#### WHAT TO DO
Nothing but an exact copy is asked for: the lines in the material below from the one with "Image 1: EM" through the one with "The red piece may", pictures excluded.

#### SUPPLIED ENTRIES
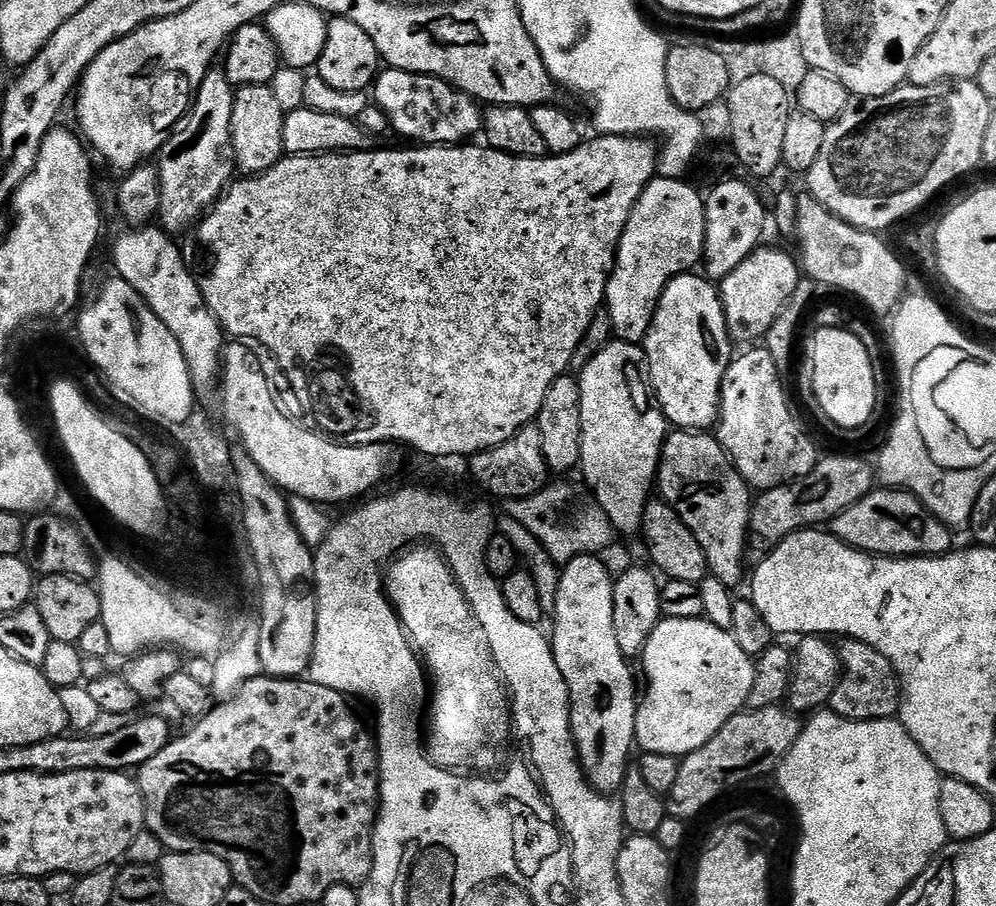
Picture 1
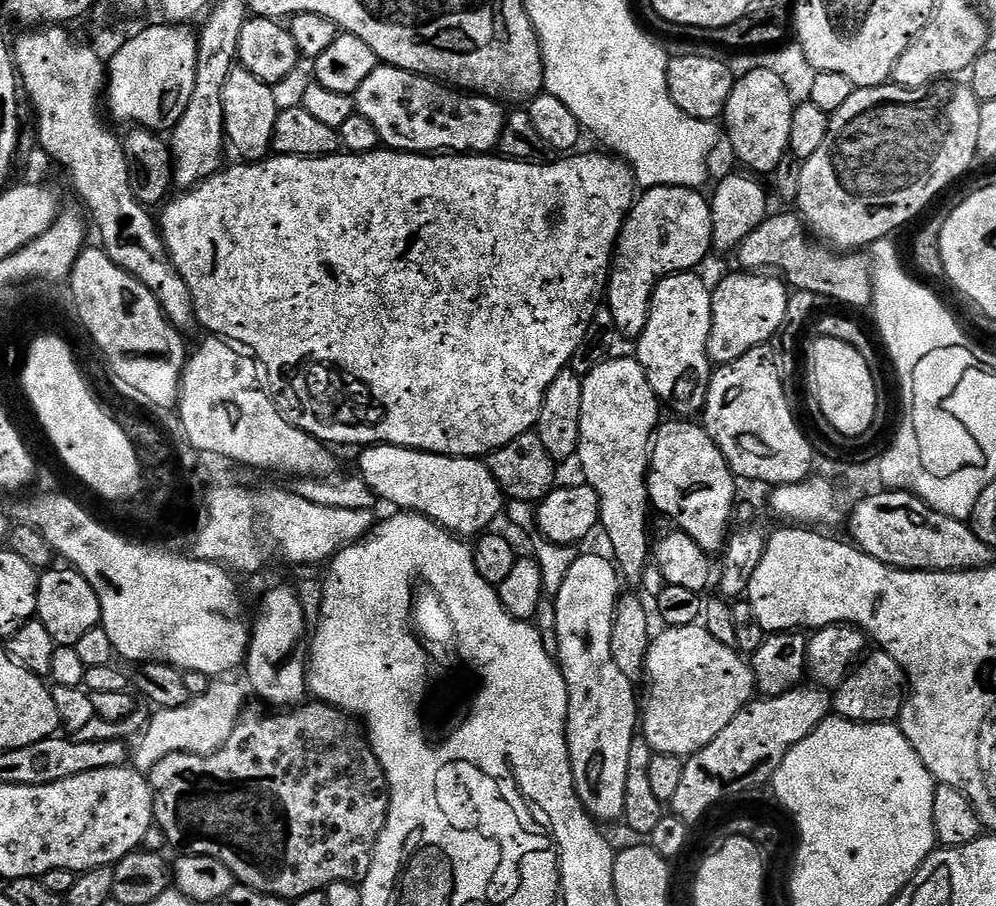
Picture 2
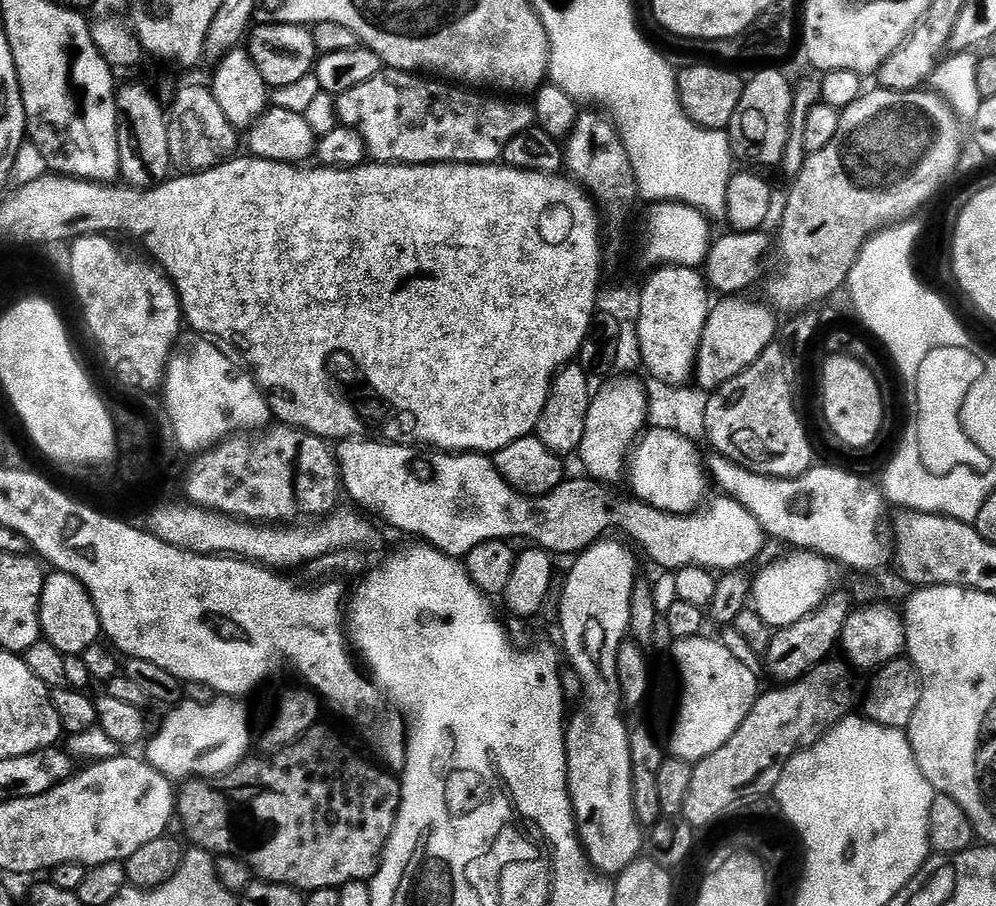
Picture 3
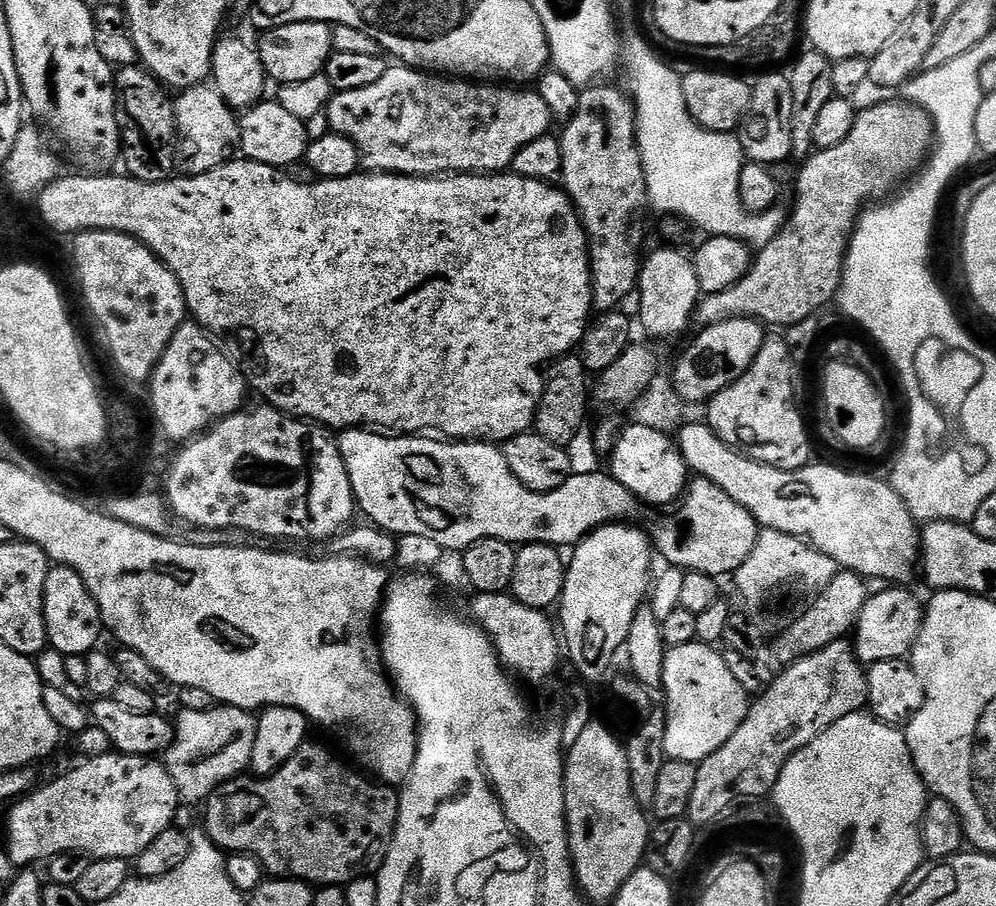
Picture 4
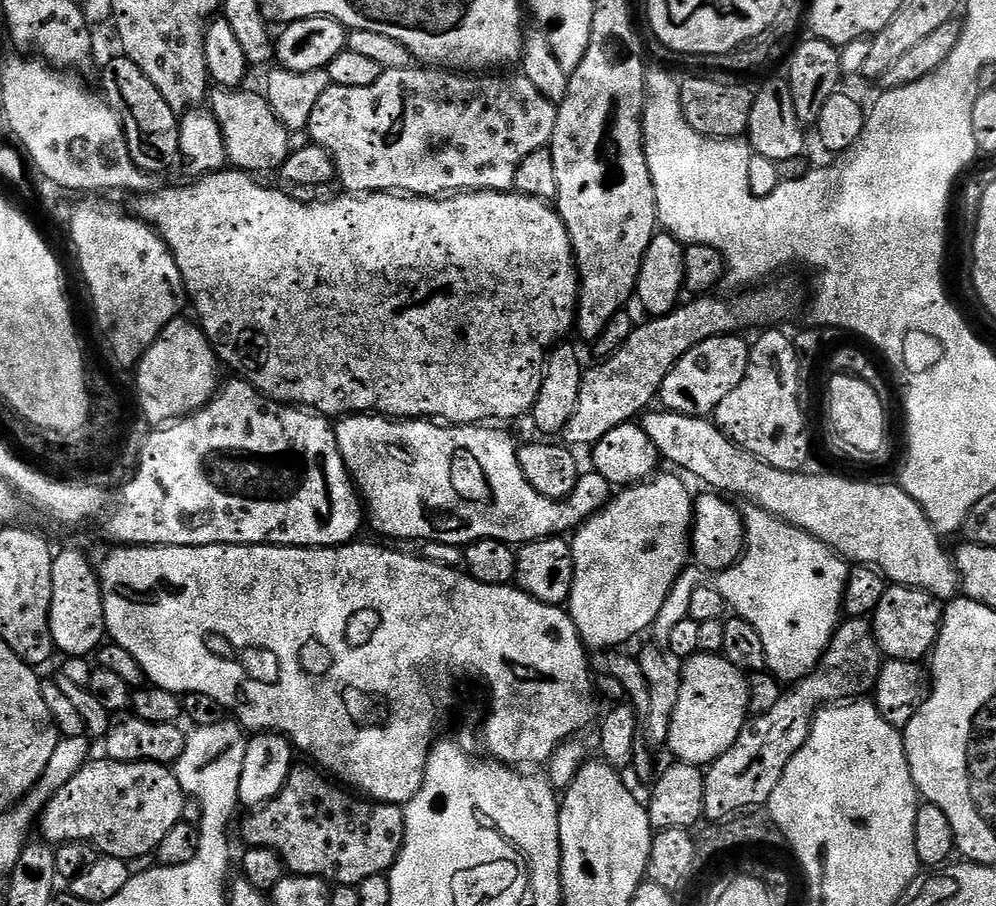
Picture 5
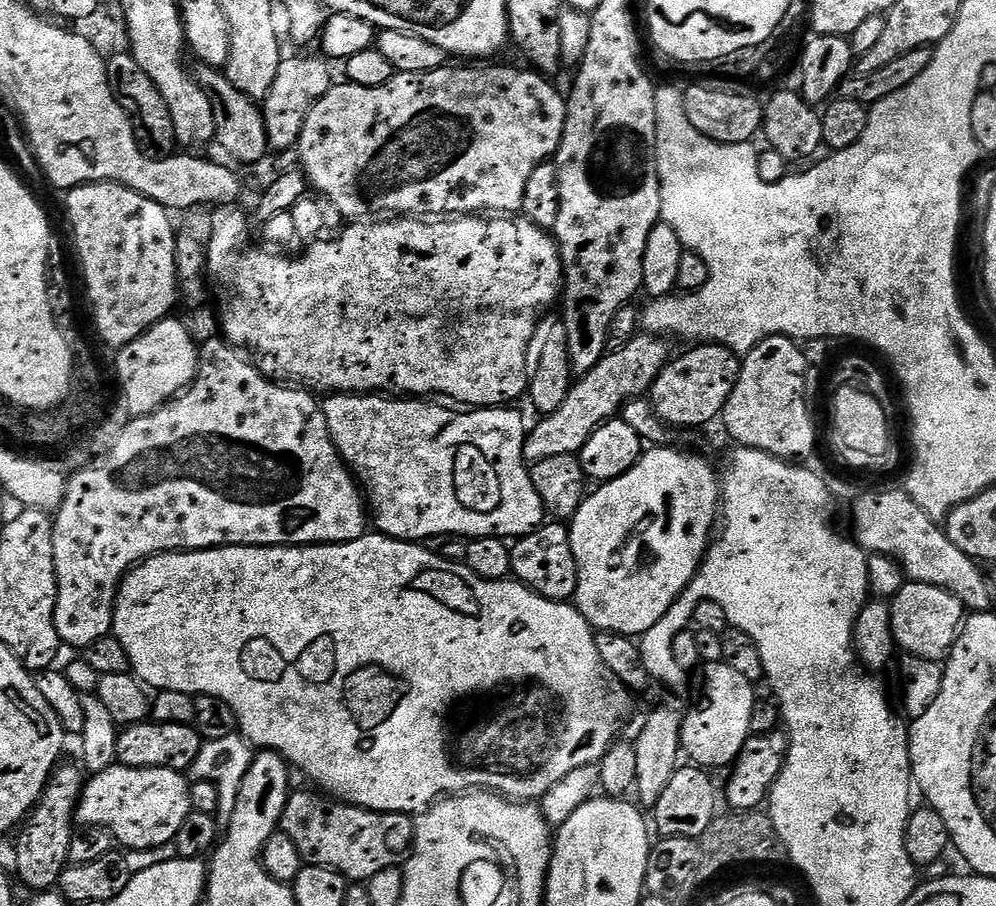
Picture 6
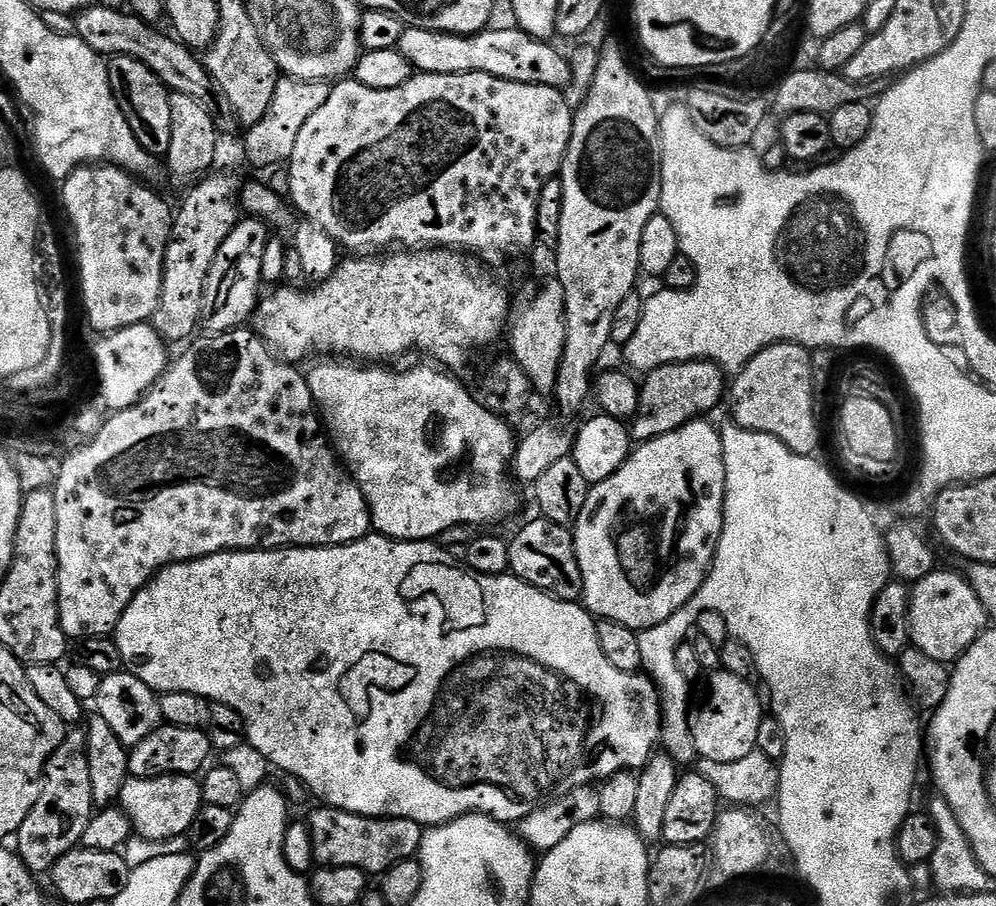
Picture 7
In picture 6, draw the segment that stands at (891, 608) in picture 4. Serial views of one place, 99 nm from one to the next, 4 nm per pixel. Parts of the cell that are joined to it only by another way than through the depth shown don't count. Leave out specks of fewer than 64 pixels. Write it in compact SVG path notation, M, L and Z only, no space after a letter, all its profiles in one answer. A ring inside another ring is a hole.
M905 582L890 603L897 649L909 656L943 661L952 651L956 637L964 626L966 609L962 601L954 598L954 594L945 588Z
--
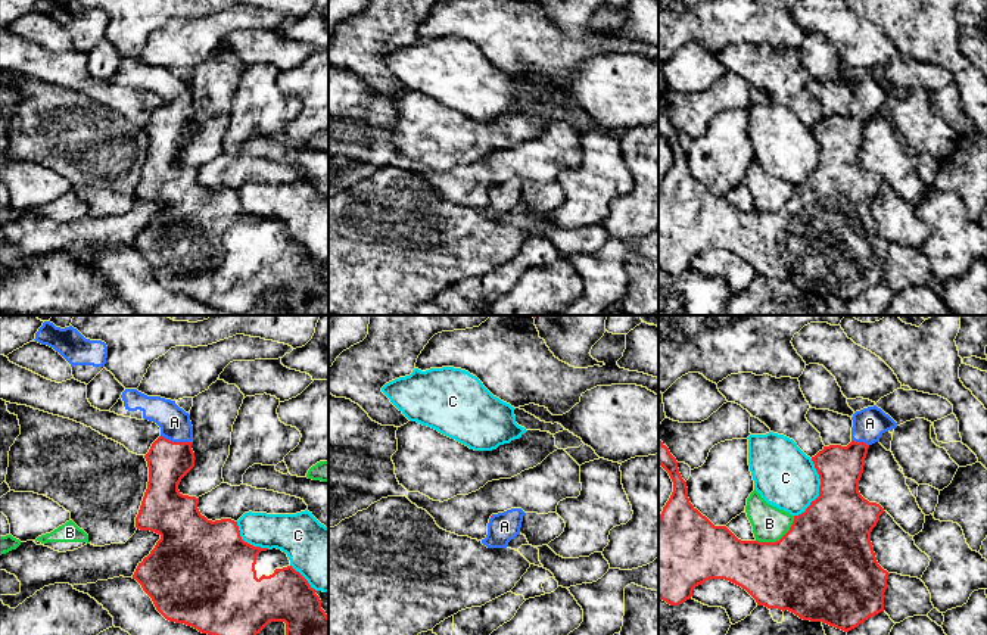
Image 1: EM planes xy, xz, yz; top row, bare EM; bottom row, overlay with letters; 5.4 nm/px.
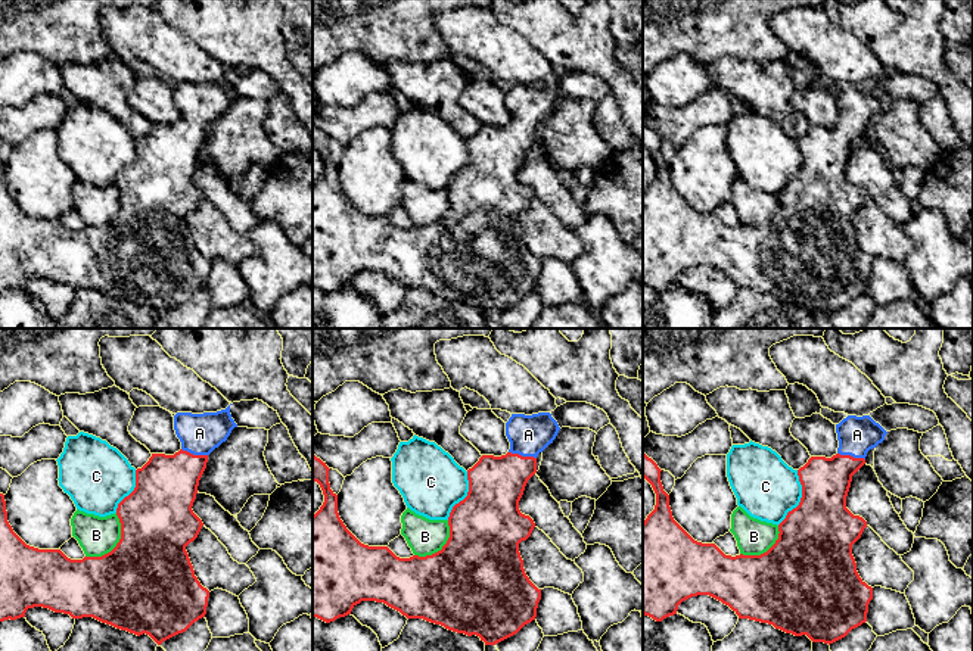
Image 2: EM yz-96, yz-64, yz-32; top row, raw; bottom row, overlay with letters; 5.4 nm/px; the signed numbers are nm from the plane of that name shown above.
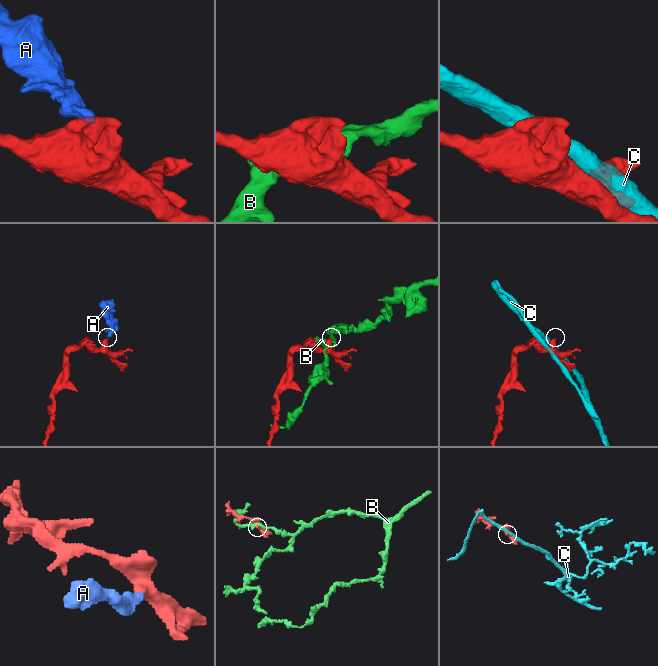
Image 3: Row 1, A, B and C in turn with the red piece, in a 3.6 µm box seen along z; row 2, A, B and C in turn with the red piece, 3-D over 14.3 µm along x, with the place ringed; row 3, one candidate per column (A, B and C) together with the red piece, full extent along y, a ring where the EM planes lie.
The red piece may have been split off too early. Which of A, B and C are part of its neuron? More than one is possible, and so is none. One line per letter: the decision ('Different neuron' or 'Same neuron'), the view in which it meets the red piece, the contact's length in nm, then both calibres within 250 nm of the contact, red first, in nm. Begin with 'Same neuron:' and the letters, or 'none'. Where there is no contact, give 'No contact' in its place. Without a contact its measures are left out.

#### WRITTEN ANSWER
Image 1: EM planes xy, xz, yz; top row, bare EM; bottom row, overlay with letters; 5.4 nm/px.
Image 2: EM yz-96, yz-64, yz-32; top row, raw; bottom row, overlay with letters; 5.4 nm/px; the signed numbers are nm from the plane of that name shown above.
Image 3: Row 1, A, B and C in turn with the red piece, in a 3.6 µm box seen along z; row 2, A, B and C in turn with the red piece, 3-D over 14.3 µm along x, with the place ringed; row 3, one candidate per column (A, B and C) together with the red piece, full extent along y, a ring where the EM planes lie.
The red piece may have been split off too early. Which of A, B and C are part of its neuron? More than one is possible, and so is none. One line per letter: the decision ('Different neuron' or 'Same neuron'), the view in which it meets the red piece, the contact's length in nm, then both calibres within 250 nm of the contact, red first, in nm. Begin with 'Same neuron:' and the letters, or 'none'. Where there is no contact, give 'No contact' in its place. Without a contact its measures are left out.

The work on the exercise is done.